ChIP-BIT: Bayesian inference of target genes using a novel joint probabilistic model of ChIP-seq profiles


Chromatin immunoprecipitation with massively parallel DNA sequencing (ChIP-seq) has greatly improved the reliability with which transcription factor binding sites (TFBSs) can be identified from genome-wide profiling studies. Many computational tools are developed to detect binding events or peaks, however the robust detection of weak binding events remains a challenge for current peak calling tools. We have developed a novel Bayesian approach (ChIP-BIT) to reliably detect TFBSs and their target genes by jointly modeling binding signal intensities and binding locations of TFBSs. Specifically, a Gaussian mixture model is used to capture both binding and background signals in sample data.
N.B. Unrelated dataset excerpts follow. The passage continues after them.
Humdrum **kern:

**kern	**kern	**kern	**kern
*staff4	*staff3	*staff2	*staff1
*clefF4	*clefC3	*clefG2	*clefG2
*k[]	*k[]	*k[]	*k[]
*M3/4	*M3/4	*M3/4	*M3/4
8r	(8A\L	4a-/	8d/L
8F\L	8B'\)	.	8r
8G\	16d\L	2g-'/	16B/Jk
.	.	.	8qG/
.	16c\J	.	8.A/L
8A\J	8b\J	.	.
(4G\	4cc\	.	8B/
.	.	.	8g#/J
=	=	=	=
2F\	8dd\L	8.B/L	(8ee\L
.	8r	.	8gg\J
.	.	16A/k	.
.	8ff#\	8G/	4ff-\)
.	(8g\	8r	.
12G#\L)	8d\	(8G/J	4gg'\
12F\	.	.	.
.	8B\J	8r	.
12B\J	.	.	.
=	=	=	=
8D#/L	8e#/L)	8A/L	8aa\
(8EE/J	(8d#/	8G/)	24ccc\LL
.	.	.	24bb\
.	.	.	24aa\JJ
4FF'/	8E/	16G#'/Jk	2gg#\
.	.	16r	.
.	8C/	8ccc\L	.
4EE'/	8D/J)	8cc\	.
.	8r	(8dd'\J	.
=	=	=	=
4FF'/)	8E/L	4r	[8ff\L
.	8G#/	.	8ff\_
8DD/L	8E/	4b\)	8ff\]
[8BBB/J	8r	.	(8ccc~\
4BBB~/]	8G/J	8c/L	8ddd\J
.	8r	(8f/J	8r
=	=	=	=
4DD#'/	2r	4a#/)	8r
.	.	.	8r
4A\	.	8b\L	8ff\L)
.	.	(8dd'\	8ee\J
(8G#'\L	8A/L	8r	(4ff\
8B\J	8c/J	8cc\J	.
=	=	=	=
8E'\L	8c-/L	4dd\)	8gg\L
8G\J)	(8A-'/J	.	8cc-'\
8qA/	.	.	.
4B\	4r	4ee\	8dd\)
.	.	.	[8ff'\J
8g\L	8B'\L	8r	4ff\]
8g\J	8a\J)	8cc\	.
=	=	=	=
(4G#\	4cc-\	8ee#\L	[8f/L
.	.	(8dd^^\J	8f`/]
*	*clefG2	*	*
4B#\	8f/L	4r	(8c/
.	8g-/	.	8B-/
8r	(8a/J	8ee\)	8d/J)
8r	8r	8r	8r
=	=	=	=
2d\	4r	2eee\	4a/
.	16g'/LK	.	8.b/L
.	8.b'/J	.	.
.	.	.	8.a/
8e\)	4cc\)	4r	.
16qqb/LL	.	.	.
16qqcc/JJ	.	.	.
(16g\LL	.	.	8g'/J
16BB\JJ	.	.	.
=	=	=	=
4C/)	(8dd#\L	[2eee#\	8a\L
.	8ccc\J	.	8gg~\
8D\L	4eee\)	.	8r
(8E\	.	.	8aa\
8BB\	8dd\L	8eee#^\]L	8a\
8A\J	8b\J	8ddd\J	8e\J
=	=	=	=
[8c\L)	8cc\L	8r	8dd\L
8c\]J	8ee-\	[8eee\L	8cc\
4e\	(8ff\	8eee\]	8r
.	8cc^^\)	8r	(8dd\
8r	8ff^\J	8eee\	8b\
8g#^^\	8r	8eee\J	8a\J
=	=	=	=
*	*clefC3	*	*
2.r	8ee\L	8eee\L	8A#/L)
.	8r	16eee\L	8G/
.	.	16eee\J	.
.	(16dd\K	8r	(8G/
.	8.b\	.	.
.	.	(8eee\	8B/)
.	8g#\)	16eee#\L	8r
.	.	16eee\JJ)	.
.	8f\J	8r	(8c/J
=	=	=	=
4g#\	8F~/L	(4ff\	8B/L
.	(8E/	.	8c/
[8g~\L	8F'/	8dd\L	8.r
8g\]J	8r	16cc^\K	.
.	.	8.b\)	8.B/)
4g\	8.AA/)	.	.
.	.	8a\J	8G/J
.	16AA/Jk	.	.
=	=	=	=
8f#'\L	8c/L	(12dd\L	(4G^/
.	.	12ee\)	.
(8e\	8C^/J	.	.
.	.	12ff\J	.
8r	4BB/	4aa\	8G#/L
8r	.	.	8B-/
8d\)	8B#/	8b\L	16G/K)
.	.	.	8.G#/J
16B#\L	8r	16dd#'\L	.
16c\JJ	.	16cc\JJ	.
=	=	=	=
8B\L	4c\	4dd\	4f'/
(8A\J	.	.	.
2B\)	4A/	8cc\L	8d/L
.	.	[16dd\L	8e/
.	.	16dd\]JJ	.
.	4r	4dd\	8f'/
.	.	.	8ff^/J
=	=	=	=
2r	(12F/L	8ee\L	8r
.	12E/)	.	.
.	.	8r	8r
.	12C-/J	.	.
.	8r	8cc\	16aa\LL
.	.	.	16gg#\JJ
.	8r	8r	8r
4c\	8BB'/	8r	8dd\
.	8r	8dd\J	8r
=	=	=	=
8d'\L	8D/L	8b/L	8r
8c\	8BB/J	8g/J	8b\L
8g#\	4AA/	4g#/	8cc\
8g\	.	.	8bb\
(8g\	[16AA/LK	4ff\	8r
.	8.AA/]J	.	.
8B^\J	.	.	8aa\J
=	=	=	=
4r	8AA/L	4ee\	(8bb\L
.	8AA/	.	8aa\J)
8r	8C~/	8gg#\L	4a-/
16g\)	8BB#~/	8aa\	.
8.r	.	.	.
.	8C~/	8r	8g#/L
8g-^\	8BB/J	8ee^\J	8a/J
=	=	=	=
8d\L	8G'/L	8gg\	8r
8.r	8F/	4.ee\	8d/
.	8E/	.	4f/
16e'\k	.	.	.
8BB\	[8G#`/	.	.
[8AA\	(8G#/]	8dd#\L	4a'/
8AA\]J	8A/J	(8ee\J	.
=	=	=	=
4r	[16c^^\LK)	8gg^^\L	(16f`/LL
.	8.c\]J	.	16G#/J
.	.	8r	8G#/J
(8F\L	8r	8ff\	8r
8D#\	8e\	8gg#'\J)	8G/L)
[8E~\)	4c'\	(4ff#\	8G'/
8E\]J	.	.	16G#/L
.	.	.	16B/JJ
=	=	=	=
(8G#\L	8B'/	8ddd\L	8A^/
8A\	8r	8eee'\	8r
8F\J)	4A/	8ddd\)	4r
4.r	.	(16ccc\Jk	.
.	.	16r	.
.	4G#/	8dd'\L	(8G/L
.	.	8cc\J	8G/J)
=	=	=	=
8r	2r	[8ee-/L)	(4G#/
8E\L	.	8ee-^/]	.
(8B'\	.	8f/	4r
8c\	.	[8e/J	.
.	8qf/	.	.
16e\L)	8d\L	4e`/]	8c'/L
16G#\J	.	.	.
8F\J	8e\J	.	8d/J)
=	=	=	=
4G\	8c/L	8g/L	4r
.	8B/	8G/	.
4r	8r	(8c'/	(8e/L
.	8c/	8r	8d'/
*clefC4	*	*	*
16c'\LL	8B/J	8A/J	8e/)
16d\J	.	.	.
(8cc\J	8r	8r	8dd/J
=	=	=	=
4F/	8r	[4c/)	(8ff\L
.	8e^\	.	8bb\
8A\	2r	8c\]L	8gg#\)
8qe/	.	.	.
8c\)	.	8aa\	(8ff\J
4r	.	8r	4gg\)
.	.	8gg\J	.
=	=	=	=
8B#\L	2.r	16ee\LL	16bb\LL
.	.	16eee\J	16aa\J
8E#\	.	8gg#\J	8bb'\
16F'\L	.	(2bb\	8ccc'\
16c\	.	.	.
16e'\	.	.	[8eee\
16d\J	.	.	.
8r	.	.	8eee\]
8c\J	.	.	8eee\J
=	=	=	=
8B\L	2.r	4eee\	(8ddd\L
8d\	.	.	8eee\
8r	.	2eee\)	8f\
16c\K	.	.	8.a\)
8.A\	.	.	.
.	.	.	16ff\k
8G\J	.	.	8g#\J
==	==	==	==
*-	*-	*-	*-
As a unique feature of ChIP-BIT, background signals are modeled by a local Gaussian distribution that is accurately estimated from the input data. Extensive simulation studies showed a significantly improved performance of ChIP-BIT in target gene prediction, particularly for detecting weak binding signals at gene promoter regions. We applied ChIP-BIT to find target genes from NOTCH3 and PBX1 ChIP-seq data acquired from MCF-7 breast cancer cells. TF knockdown experiments have initially validated about 30% of co-regulated target genes identified by ChIP-BIT as being differentially expressed in MCF-7 cells. Functional analysis on these genes further revealed the existence of crosstalk between Notch and Wnt signaling pathways.